First, let me begin by saying I am not an expert by any means. I have had some wonderful opportunities since I began venturing into astronomy (on a more serious level) and astrophotography around thirteen years ago. I was blessed to come into contact with people like Michael Covington who was on faculty at the University of Georgia which I had the honor to attend as well as a few others who helped me a long the way. Two of Dr. Covington’s books: “Astrophotography for the Amateur” and “Digital SLR Astrophotography” helped me immensely, however, I want to note that most of my “advancement” has always been through trial and error, and I think most people who take photos of the night sky would agree, that is the only way it is going to be. A not on these two books – yes, they are a little dated, however the principles in both remain the same today. I am also blessed to have a brother who was really into photography when I started my journey as well as now have a wife who is a wonderful photographer in her own right. I would also be remiss if I didn’t thank one of the larger influences, Dr. Richard Schmude, who opened up a door into astronomy that would have otherwise remained closed.
My journey into astronomy and astrophotography began at the end of 2007. I had just begun my collegiate career at the University of Georgia, after spending two years at Gordon College in middle Georgia. Going through some astronomy classes, along with my father suffering from a major stroke, I turned to astronomy and astrophotography as an outlet to cope as well as pass the time. I purchased my first telescope, an Orion 6″ Classic Dobsonian and I was armed with a Canon A75 point and shoot camera. From there I learned that it wasn’t as simple as simply putting the camera up to the eyepiece and taking a picture, but I also learned that you could take baby steps in both method and equipment and see huge gains. I stepped up to a Canon EOS 350D DSLR camera, buying adapters and lenses to enhance both my photography through the telescope and long exposure. I was personally overwhelmed with the idea of tracking mounts, CCD, etc but I made due with what I had, and had some wonderful help along the way with some people I met on Facebook and other social media spots.

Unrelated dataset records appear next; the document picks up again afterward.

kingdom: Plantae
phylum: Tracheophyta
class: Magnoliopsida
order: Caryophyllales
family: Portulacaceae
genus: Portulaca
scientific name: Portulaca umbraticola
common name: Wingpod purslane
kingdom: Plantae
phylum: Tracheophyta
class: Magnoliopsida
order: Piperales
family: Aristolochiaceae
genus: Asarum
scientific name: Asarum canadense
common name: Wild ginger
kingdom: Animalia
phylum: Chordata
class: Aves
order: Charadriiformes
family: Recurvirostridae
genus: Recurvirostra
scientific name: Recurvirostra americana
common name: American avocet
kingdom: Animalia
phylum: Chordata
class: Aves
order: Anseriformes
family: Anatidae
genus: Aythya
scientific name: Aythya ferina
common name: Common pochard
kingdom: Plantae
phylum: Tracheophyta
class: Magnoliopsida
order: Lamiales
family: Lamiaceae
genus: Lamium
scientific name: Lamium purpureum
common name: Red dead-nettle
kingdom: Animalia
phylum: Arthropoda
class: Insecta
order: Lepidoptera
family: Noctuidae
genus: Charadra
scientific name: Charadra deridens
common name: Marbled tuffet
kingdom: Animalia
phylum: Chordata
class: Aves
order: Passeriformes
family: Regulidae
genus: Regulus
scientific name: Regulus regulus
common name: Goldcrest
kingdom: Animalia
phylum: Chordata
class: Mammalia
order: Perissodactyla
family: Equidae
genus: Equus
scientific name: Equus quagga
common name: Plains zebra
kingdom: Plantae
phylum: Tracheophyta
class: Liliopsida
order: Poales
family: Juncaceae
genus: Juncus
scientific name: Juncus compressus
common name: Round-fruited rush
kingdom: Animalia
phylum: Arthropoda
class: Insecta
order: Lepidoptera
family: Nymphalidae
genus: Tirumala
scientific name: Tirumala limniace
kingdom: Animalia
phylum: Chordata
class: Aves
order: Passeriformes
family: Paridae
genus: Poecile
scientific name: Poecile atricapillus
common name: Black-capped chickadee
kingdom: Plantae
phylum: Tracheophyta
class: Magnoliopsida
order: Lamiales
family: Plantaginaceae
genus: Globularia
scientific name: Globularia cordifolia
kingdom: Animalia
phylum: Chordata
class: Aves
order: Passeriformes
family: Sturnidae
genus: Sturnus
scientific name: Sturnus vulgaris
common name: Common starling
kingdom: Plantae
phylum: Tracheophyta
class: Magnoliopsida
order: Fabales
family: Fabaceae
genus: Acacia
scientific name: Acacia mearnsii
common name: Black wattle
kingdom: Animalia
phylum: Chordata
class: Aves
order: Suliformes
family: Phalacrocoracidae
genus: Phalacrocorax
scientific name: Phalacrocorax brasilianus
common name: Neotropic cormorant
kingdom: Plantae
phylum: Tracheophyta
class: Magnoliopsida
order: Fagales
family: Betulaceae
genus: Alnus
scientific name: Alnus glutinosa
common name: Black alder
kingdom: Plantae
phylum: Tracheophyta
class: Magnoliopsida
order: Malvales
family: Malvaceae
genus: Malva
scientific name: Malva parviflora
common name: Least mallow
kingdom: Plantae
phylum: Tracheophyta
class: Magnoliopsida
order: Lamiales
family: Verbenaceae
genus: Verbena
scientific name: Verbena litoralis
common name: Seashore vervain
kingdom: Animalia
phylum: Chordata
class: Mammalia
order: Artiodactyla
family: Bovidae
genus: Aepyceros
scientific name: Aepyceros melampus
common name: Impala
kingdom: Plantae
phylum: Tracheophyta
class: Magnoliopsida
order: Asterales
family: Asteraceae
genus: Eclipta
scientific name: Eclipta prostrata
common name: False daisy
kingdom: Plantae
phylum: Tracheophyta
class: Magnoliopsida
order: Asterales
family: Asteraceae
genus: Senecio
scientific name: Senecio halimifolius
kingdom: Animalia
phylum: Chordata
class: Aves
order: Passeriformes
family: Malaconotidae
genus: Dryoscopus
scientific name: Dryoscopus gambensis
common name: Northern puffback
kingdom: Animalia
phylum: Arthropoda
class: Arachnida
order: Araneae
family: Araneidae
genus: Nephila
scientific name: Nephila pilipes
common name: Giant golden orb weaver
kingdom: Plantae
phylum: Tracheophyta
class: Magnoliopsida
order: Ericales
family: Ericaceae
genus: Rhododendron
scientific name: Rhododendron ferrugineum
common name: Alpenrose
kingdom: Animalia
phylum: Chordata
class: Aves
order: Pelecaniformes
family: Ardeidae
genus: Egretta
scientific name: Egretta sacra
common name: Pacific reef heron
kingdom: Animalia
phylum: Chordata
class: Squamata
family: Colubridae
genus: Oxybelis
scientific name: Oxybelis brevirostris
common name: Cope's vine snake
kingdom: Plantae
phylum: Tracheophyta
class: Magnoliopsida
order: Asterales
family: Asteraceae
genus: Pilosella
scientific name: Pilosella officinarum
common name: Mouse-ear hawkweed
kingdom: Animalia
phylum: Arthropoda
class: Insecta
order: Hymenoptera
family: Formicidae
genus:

Since I couldn’t do tracking, i stuck to pictures of the Moon, the Sun (with a filter of course!), planets (Jupiter, Saturn and Mars particularly, with some of Venus) and long exposures of constellations. I was lucky enough to live in a location that wasn’t too bright and had access to some locations that I was able to go to a few times that were pleasantly dark. My methods were crude, but I was able to achieve what I wanted through a lot of trial and error. When I get asked what is the hardest thing about astrophotography, I say there are two things. First, finding a location that suits what you want to do. Second, and maybe more importantly, being content with what you can actually do with the equipment you have and not expecting perfection every time or even at all.
I continued for several years taking long exposures, cataloguing the moon, searching out sunspots and trying to take pictures of planets with a 3 megapixel point and shoot. I got some good pics and a lot of bad ones, but most importantly, I learned a lot and had a ton of fun. In 2009 two things happened – First, in March I had a massive fire destroy my apartment, and thus, I lost a lot of my equipment. Second, in August of that year I moved to Rhode Island to be with my soon to be wife and soon to be born daughter. In the first few years of being in Rhode Island I bought a couple of telescopes, but with being in the city it was more of a novelty then a hobby. That being said, I never lost my passion for astronomy, astrophotography and photography in general, it just felt like good opportunities were few and far between. Seven children later, who are all home schooled, plus an pandemic, has given new life to a passion of mine that I had almost let slip away, and I am excited to be, in many ways, reborn into the world of astronomy and astrophotography.
I still don’t have tracking capability. I still use a trusty old Dobosonian telescope, but I hope over time not only will my capabilities grow, but I will be able to share some pretty neat pictures with everyone.